-- Information provided --
=== Section Start ===
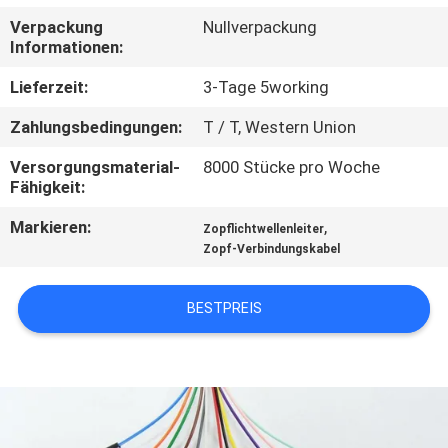
Verpackung
Nullverpackung
TRETEN
Informationen:
SIE
Lieferzeit:
3-Tage 5working
MIT
Zahlungsbedingungen:
T / T, Western Union
UNS
Versorgungsmaterial-
8000 Stücke pro Woche
IN
Fähigkeit:
VERBINDUNG
Markieren:
,
Zopflichtwellenleiter
Zopf-Verbindungskabel
NACHRICHTEN
BESTPREIS
FORDERN
SIE EIN
ZITAT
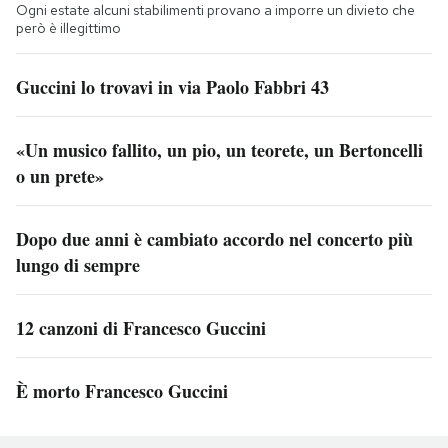
Ogni estate alcuni stabilimenti provano a imporre un divieto che
però è illegittimo
Guccini lo trovavi in via Paolo Fabbri 43
«Un musico fallito, un pio, un teorete, un Bertoncelli
o un prete»
Dopo due anni è cambiato accordo nel concerto più
lungo di sempre
12 canzoni di Francesco Guccini
È morto Francesco Guccini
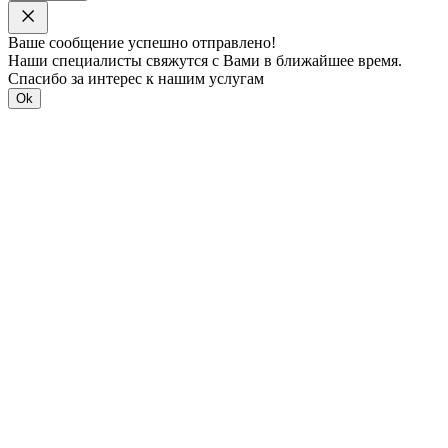
Ваше сообщение успешно отправлено!
Наши специалисты свяжутся с Вами в ближайшее время.
Спасибо за интерес к нашим услугам
Ok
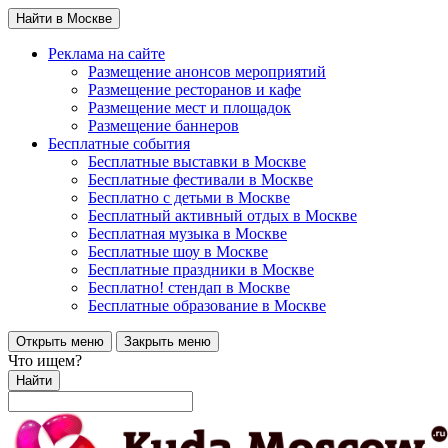
Найти в Москве
Реклама на сайте
Размещение анонсов мероприятий
Размещение ресторанов и кафе
Размещение мест и площадок
Размещение баннеров
Бесплатные события
Бесплатные выставки в Москве
Бесплатные фестивали в Москве
Бесплатно с детьми в Москве
Бесплатный активный отдых в Москве
Бесплатная музыка в Москве
Бесплатные шоу в Москве
Бесплатные праздники в Москве
Бесплатно! стендап в Москве
Бесплатные образование в Москве
Открыть меню
Закрыть меню
Что ищем?
Найти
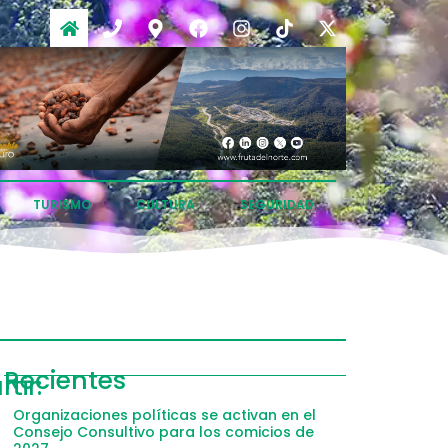
TURISMO
CULTURA
SEGURIDAD
ompartir
Recientes
tir:
acebook
Organizaciones políticas se activan en el
Consejo Consultivo para los comicios de
witter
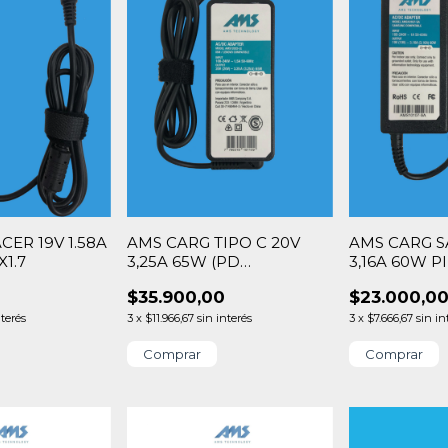
CER 19V 1.58A
AMS CARG TIPO C 20V
AMS CARG 
X1.7
3,25A 65W (PD
3,16A 60W PI
20v/15v/12v/9v/5v)
0
$35.900,00
$23.000,0
nterés
3
x
$11.966,67
sin interés
3
x
$7.666,67
sin in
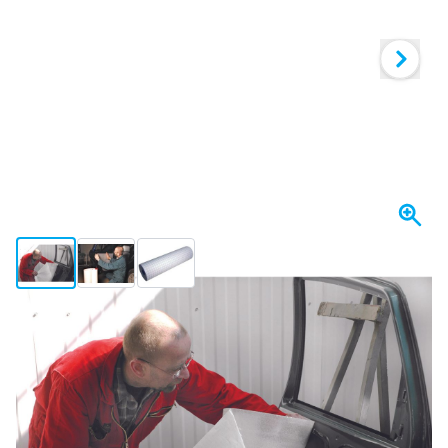
View larger image
View larger image
View larger image
W magazynie
364,
zł
90
Z VAT
Ilość
Dodaj do koszyka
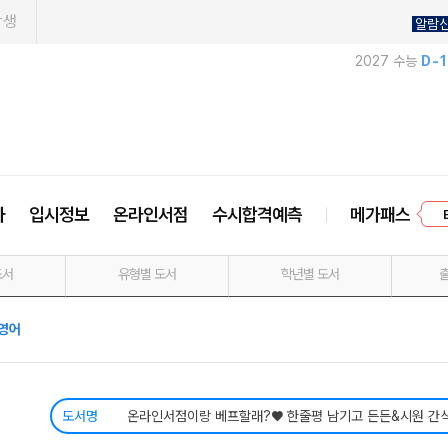
학생
알람
2027 수능
D-
사
입시정보
온라인서점
수시합격예측
메가패스
프
도서
유형별 도서
학년별 도서
영어
도서명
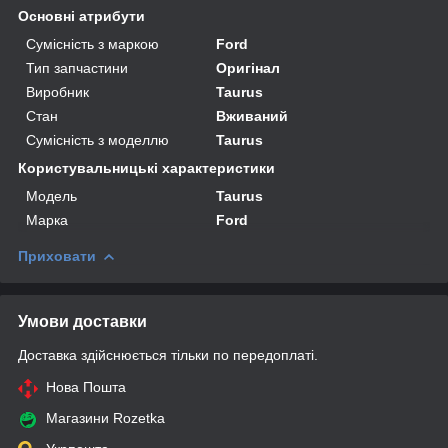
Основні атрибути
Сумісність з маркою
Ford
Тип запчастини
Оригінал
Виробник
Taurus
Стан
Вживаний
Сумісність з моделлю
Taurus
Користувальницькі характеристики
Модель
Taurus
Марка
Ford
Приховати
Умови доставки
Доставка здійснюється тільки по передоплаті.
Нова Пошта
Магазини Rozetka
=== Section End ===
-- Exercise --
Looking at the records above, count the lines where the word "Сумісність" appears. State only the number.

-- Your response --
2